Other segment include a increased government spending on railways and roads as well as increased access for rural broadband. The two pieces of the pie that will catch the eye of those in the overhead distribution industry are the modernization of the power grid and to a lesser extend increased electric vehicle charging stations.


According to the fact sheet, Biden’s “plan will create a more resilient grid and create good jobs, with a choice to join a union, on the path to achieving 100 percent carbon-free electricity by 2035.”


What is this new Grid Deployment Authority?


One of the new government programs proposed to be created is a new Grid Deployment Authority at the Department of Energy.


Advocates for the grid modernization argue those efforts would create good-paying jobs for union laborers, line workers, and electricians, in addition to creating demand for American-made building materials and parts. While opponents state it will weaken the momentum that the private sector currently has in executing on large scale transmissions projects, particularly those in the Southeast.


The Grid Deployment Authority would supposedly work to decrease the obstacles to receive the permits for new transmission. There is fair skeptical of a new tax-funded government authority being created to reduce the red-tape of current state and federal authorities in grid management.


Will this create even more demand for line work?


Short answer: Yes.


The package would provide an investment tax credit to encourage at least 20 gigawatts of transmission to support the integration of renewable generation. In many energy companies financial projections this tax credit could reduce the hurdle rate and begin new transmission projects in the coming years.


The plan would likely also increase state and municipal funding for power line repair and maintenance in urban areas.

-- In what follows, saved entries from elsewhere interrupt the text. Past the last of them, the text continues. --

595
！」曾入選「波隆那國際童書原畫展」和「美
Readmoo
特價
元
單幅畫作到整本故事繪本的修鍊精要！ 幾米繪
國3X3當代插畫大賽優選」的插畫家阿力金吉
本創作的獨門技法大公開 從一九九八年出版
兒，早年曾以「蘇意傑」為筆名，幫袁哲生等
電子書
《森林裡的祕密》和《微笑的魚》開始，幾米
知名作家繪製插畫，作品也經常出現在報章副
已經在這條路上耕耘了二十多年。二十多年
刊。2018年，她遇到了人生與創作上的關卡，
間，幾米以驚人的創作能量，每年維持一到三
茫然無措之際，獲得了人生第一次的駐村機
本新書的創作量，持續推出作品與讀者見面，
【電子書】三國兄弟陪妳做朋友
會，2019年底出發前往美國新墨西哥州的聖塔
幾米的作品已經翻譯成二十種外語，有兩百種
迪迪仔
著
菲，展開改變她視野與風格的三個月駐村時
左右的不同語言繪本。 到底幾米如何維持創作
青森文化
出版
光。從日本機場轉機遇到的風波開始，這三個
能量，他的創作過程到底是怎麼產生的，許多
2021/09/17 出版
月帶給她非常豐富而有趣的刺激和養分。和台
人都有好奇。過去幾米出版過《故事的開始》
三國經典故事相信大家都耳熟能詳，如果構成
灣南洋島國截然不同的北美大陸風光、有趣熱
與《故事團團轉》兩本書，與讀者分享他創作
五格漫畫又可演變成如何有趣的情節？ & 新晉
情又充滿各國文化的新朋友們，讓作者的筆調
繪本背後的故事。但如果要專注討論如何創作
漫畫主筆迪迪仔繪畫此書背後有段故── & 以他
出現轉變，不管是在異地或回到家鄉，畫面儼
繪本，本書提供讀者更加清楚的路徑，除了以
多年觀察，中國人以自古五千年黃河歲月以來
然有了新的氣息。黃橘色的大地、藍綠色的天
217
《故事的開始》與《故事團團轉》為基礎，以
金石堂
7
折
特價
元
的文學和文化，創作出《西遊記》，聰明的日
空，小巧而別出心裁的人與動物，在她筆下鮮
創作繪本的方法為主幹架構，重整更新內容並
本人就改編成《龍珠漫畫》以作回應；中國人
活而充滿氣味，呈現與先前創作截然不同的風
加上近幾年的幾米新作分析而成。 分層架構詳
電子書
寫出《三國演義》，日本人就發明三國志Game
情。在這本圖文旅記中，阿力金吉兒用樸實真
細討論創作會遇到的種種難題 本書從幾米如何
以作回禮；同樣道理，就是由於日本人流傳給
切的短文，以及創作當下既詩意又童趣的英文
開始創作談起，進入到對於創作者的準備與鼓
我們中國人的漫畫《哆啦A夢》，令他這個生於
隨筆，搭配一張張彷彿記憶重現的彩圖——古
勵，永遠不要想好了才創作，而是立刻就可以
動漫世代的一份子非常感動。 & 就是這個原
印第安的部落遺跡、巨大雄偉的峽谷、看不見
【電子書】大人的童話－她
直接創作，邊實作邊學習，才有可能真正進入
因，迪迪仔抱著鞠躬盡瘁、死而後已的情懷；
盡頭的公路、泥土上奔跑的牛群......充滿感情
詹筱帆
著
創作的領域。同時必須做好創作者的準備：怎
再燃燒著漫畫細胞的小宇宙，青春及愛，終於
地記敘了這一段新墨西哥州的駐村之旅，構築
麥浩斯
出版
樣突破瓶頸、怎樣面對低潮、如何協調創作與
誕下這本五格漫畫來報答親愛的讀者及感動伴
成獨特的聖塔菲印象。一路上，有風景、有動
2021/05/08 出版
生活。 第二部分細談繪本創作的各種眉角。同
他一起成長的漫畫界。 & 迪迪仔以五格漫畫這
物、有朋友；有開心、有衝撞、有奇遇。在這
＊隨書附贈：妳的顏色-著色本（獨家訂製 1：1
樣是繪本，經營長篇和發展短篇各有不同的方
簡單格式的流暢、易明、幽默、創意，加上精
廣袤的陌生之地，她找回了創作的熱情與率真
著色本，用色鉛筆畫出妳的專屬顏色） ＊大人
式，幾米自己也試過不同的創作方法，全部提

A Department of Energy study found that power outages cost the U.S. economy up to $70 billion annually. The President’s plan will create a more resilient grid, lower energy bills for middle class Americans, improve air quality and public health outcomes, and create good jobs, with a choice to join a union, on the path to achieving 100 percent carbon-free electricity by 2035.


There is strong concern about the federal governments ability to be able to act at the needed speed to modernize today’s balkanized and antiquated grid infrastructure with an advanced macro grid and reliable clean energy.”


How will this effect my taxes?


The main narrative from the White House regarding the payment plan for this infrastructure plan is an increase in the corporate tax rate to 28%. Most financial analyst assume that in the energy sector (and most corporations broadly) that this would be passed down to the consumers.


With specific regards to this plan, lineman would not see a huge increase in their taxes but would likely see significant increases in their personal expenses paying their electric bill as well as at the grocery story and consumer goods.


An interesting narrative throughout the plan is its consistent message to fair chances to join a union. President Biden is clearly calling on Congress to ensure all workers have a free and fair choice to join a union by passing the Protecting the Right to Organize (PRO) Act, and guarantee union and bargaining rights for public service workers.